● WORK INSTRUCTION
Give an exact copy of the data that follows, but none of its pictures.

Extracted records:
----

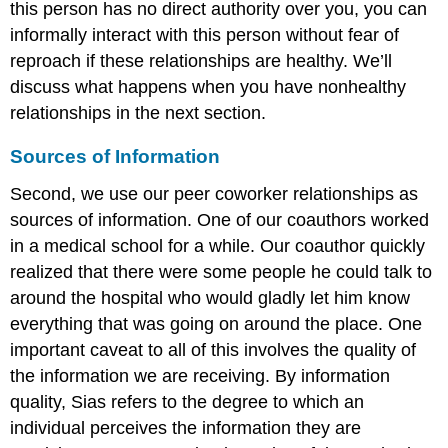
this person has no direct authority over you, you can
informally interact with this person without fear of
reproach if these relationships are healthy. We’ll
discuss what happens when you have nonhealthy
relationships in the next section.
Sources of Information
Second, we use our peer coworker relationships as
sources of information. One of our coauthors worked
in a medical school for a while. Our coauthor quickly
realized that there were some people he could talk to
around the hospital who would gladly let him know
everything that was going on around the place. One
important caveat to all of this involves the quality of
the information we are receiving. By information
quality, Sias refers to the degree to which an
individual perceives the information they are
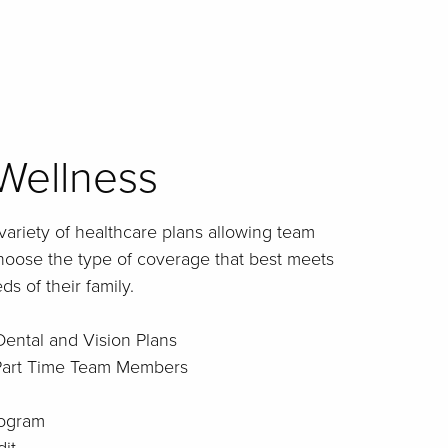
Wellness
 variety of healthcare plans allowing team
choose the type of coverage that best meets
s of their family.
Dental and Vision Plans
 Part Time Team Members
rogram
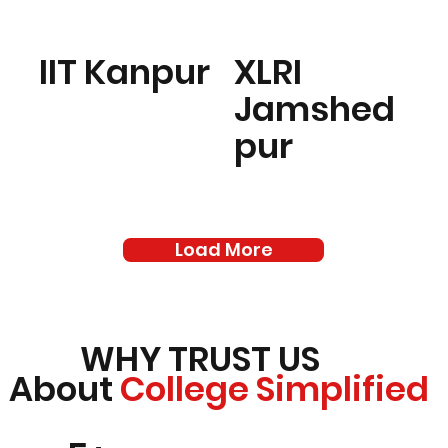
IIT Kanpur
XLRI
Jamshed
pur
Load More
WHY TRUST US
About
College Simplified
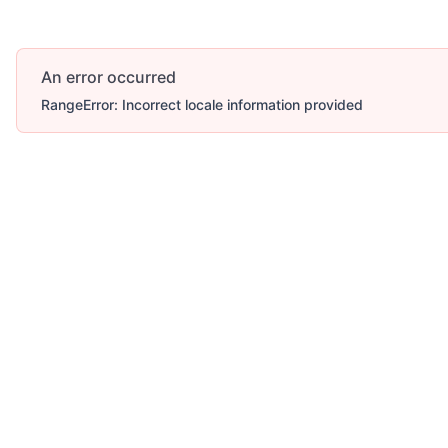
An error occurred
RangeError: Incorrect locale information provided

----

● SOLUTION FOR THIS EXERCISE
this person has no direct authority over you, you can
informally interact with this person without fear of
reproach if these relationships are healthy. We’ll
discuss what happens when you have nonhealthy
relationships in the next section.
Sources of Information
Second, we use our peer coworker relationships as
sources of information. One of our coauthors worked
in a medical school for a while. Our coauthor quickly
realized that there were some people he could talk to
around the hospital who would gladly let him know
everything that was going on around the place. One
important caveat to all of this involves the quality of
the information we are receiving. By information
quality, Sias refers to the degree to which an
individual perceives the information they are
Wellness
 variety of healthcare plans allowing team
choose the type of coverage that best meets
s of their family.
Dental and Vision Plans
 Part Time Team Members
rogram
IIT Kanpur
XLRI
Jamshed
pur
Load More
WHY TRUST US
About
College Simplified
An error occurred
RangeError: Incorrect locale information provided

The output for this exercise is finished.